By simply cutting the double adjectives and tidying sentence structure, you have a better sense of description, one that is just enough for the reader and one that moves the story forward, without it being excessive.

He raced down the street; his black hair glistened in the low-level lighting and soft amber pools found his face.  He saw her slip into an alleyway and he followed, quickly reaching the darkness that clogged the alley.  He listened to the echoes of her footsteps across the stone...
The kind of description to avoid is the useless kind; the stuff the reader doesn’t need to know, like the colour of your protagonist lipstick and whether she spent half an hour straightening her hair, or describing the villain’s expensive Italian suit and leather shoes which he bought from Versace in London last Tuesday. 

Description should be proportionate to the story - it should be balanced. Think of the Goldilocks rule – Baby bear’s bowl of porridge was too little; papa bear’s was too much.  But mama bear’s bowl was just right for Goldilocks.
The same is true of description.  Too much – by that I mean pages and pages of it – will bore your reader.  Too little – a sentence here or there at the expense of lashings of action and dialogue, will mean you end up creating a story that doesn’t satisfy.

There will be times when maybe a page of description is required to strengthen a particular section of story.  There may be times when there is no dialogue for several what else is there other than description? 
It's surprising how many writers lose sight of the importance of description and how it can influence how much the reader will enjoy their story.  No one can tell you how much or how little to use.  It’s up to you, as writers, how you attain that fine balance, but practice and editing goes a long way to achieve it.

  • Make sure it’s not the wrong sort of description – keep it pertinent, tight and consistent.
  • Keep it proportionate – Look for a balance between narrative, description and dialogue.
  • Appropriate placement of description – interspersed throughout the chapters to help strengthen key scenes.
  • Don’t over explain – describe your characters, the scene, the tension, but don’t describe every single minutiae.  Keep it simple, keep it interesting.
  • Read and re-read what you have written - you will learn to recognise too much or too little.

Next week: Writing strategies - Repetition and how it works.


  1. This is really timely advice for me, as I'm currently working character descriptions throughout the story.

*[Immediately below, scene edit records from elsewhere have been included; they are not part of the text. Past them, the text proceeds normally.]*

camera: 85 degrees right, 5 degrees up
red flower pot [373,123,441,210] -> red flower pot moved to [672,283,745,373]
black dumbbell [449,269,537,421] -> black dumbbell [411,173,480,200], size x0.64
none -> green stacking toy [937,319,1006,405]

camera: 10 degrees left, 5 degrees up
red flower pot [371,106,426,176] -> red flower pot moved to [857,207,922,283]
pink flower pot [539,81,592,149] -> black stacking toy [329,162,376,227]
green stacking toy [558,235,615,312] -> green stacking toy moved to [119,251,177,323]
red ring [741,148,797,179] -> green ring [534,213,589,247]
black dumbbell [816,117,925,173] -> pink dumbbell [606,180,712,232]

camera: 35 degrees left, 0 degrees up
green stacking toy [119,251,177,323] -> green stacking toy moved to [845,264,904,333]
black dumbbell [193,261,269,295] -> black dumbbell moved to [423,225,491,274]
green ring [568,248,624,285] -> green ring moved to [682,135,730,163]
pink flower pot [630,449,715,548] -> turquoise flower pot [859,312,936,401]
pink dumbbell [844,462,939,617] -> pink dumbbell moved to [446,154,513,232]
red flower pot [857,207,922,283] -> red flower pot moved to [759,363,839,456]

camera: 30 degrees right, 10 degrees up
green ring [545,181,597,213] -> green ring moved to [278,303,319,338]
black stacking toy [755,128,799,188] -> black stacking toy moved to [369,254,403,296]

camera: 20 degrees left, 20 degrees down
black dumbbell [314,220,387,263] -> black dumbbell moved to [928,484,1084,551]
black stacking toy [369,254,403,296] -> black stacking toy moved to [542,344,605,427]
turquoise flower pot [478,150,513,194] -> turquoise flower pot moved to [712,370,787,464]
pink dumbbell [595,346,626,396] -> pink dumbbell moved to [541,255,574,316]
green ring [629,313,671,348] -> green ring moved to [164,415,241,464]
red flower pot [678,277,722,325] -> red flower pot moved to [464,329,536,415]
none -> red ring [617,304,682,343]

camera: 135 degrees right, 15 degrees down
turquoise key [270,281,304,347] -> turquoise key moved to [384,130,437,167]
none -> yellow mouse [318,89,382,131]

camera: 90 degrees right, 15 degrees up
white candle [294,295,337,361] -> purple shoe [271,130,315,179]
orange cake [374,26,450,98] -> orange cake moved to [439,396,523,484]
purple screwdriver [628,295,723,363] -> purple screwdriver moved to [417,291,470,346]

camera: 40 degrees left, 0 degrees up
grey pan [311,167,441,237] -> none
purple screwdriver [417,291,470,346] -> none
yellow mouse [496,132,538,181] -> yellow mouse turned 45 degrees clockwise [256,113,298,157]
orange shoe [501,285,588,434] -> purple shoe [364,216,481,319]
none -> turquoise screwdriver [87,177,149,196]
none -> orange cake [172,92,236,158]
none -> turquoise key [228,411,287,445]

I'd put too much, too early, I think, and am trying to spread that part out. Thanks for the great info!

  2. It warms my heart to see you sticking up for description. I love it and we were taught at school the virtues of it. I adore writing description. It's one of my strengths. I'm constantly slammed for writing it but I don't give it up without a fight.

  3. I find that, in my opinion at least, a lot of published fantasy these days has long, drawn out and rambling descriptions of the mundane. It is almost like the author, and even the publisher, is trying to stretch a story from one to two books or two books into a trilogy. I find myself skipping ahead a lot to get away from it.

  4. Good post, which I'm sharing with my writer's group. One comment: even the amount and type of description is in context to the story and its characters. For instance, details may be heavier the more unfamiliar a setting is to a character (because he is noticing all the differences) and lighter if the same character walks into his bedroom (rarely does one make a mental note of everyday objects unless they have some significance relative to the story).